- What is required -
State only how many lines below include the string "penawaran".

- Record excerpts -

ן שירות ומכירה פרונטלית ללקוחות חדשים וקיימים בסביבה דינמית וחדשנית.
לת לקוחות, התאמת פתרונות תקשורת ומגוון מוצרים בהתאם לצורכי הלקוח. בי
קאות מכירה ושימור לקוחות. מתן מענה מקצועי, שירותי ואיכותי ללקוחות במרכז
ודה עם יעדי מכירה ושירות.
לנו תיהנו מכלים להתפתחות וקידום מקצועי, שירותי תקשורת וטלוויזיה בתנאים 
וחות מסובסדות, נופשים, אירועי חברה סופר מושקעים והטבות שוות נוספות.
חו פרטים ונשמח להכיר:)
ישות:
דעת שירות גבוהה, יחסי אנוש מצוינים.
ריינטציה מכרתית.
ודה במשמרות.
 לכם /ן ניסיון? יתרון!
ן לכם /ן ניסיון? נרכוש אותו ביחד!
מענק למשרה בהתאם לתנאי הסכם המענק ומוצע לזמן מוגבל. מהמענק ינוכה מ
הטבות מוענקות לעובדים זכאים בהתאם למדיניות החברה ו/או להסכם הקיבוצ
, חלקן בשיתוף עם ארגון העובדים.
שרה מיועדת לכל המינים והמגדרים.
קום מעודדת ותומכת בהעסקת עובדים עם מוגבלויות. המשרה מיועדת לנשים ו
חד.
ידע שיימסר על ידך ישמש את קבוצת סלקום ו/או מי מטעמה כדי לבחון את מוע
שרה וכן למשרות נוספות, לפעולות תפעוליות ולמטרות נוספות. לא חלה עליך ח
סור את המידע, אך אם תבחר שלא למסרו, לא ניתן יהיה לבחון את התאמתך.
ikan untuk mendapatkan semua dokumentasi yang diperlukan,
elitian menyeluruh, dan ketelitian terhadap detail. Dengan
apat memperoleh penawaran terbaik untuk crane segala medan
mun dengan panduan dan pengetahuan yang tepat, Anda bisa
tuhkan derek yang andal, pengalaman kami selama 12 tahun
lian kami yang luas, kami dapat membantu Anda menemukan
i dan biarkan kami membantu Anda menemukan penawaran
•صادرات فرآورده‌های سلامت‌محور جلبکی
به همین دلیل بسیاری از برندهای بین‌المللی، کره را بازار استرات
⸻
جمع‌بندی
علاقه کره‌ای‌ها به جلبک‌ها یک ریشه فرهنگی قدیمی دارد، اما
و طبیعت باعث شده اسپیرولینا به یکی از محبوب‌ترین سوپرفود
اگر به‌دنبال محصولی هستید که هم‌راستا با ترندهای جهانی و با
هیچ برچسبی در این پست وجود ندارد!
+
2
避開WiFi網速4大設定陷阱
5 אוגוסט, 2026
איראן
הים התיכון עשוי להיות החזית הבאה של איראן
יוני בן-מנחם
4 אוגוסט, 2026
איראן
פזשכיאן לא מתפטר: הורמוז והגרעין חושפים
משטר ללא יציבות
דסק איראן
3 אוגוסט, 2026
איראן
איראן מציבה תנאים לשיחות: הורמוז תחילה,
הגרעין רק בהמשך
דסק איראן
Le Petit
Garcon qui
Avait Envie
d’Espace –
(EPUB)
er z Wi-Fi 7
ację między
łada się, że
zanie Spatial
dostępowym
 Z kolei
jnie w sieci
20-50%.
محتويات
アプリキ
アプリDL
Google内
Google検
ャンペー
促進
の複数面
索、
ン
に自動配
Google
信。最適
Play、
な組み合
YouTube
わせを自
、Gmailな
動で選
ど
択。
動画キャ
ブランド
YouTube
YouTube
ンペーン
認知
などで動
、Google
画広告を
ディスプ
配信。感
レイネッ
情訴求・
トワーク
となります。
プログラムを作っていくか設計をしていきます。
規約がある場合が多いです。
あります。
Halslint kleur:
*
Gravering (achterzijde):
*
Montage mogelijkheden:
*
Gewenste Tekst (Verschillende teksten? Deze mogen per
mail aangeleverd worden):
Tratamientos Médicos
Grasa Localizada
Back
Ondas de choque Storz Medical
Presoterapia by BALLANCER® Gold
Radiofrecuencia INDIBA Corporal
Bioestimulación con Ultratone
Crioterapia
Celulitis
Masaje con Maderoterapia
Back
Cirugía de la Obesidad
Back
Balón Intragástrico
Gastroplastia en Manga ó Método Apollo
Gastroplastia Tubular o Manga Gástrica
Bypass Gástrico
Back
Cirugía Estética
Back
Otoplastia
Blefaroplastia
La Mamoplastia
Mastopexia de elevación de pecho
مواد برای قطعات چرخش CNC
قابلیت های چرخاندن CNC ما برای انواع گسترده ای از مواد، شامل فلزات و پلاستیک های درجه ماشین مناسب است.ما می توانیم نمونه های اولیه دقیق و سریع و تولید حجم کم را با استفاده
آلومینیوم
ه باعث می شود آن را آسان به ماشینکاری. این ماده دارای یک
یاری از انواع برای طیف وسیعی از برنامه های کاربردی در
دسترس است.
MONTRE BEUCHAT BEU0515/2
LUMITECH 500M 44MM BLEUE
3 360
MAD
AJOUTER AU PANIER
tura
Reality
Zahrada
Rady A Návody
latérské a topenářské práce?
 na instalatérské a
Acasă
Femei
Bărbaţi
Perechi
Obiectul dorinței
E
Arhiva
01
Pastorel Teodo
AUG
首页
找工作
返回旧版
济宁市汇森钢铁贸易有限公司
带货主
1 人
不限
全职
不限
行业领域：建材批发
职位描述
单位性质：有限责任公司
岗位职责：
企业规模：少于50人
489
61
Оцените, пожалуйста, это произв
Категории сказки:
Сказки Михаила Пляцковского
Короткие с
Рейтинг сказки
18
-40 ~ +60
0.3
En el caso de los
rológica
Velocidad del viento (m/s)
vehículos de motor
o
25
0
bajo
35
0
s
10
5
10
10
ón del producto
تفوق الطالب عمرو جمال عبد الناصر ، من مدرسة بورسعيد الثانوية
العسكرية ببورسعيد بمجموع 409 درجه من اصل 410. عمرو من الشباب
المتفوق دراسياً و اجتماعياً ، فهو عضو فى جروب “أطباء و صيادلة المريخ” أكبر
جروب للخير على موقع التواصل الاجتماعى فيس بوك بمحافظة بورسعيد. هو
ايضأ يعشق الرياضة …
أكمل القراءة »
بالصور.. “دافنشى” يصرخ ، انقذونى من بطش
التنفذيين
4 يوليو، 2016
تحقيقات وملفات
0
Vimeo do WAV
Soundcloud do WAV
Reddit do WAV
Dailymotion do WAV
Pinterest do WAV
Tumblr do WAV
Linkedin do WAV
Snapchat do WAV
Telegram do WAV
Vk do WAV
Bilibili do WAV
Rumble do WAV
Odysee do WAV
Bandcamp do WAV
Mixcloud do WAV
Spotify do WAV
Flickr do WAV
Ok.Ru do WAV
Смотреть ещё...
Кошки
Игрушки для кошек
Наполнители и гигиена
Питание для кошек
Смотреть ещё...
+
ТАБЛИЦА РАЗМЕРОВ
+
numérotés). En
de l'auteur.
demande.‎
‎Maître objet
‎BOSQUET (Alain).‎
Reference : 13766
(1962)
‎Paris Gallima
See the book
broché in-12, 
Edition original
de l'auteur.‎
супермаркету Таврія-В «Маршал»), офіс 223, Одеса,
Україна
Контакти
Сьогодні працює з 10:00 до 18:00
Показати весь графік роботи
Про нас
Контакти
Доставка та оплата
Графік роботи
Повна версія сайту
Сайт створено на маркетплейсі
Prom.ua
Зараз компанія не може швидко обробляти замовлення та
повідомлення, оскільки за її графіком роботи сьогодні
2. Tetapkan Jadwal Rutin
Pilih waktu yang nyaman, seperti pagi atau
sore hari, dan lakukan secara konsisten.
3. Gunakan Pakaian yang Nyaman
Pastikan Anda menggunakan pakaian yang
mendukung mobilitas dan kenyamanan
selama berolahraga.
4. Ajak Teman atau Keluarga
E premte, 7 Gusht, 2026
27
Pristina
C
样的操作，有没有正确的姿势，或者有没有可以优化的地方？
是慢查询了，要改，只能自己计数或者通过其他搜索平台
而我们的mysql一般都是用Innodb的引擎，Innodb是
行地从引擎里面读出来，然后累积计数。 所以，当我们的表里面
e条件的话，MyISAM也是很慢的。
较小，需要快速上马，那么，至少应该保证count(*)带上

- Task output -
2